Brain herniation represents a displacement of brain tissue under the falx cerebri or through the tentorial notch or incisura of the tentorium cerebelli.

Supratentorial, Infratentorial

§  Cingulate – less serious threat in terms of clinical outcomes and it involves displacement of the cingulated gyrus and hemisphere beneath the sharp edges of the falx cerebri to the opposite side of the brain. Displacement of the falx can compress the local brain tissue and blood supply from the anterior cerebral artery, causing ischemia and edema, which further increases ICP levels. Leg weakness is an early sign of cingulate herniation.  

§  Central transtentorial – result in two distinct syndromes: an uncal syndrome and a central syndrome and it involves the downward displacement of the cerebral hemispheres, basal ganglia, diencephalon, and midbrain through the tentorial incisura.

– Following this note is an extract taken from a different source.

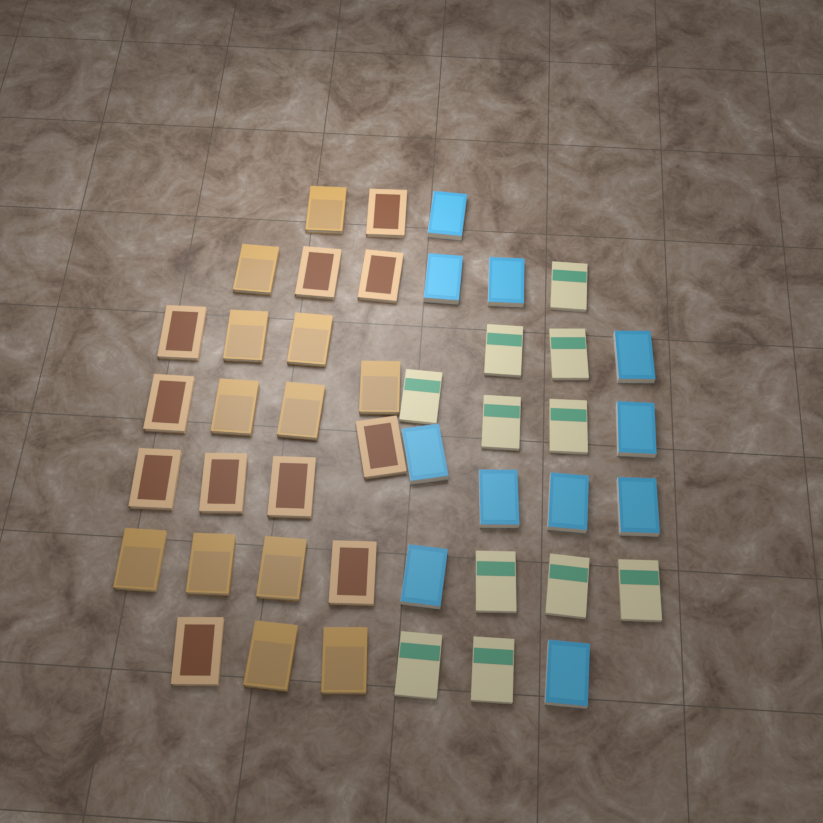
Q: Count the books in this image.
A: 45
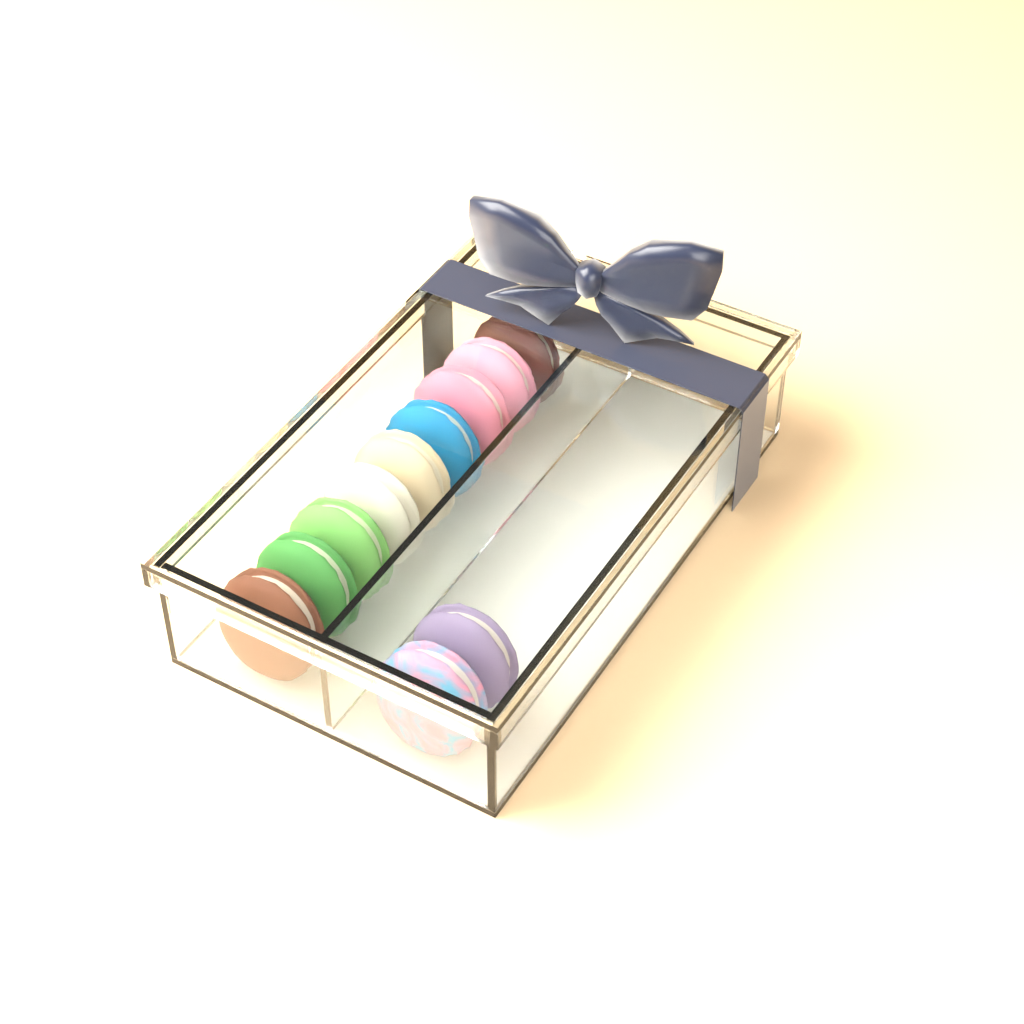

-        The diencephalon may be compressed tightly against the midbrain with force that edema and hemorrhage result.

-        The first sign of central herniation is clouding of consciousness which is caused by pressure on the reticular activating system in the upper midbrain, which is responsible for wakefulness.

-        Early diencephalic stage: clouding of consciousness, bilaterally small pupils with a full range of constriction and motor responses to pain that are purposeful or semi purposeful and often asymmetric occurs.

-        Late diencephalic stage: Painful stimulation results in decorticate posturing, which may be asymmetric and there is waxing and waning of respirations with periods of apnea (Cheyne-Stokes respirations). With midbrain involvement, the pupils are fixed and midsized, reflex adduction of the eyes is impaired; pain elicits decerebrate posturing; respirations change from Cheyne-Stokes to neurogenic hyperventilation (>40 breaths per minutes because of uninhibited stimulation of the Inspiratory and expiratory centers).

-        With lower pons and upper medulla involvement, pupils are fixed and midpoint with loss of reflex abduction and adduction of the eyes and absence of motor responses or only leg flexion on painful stimuli.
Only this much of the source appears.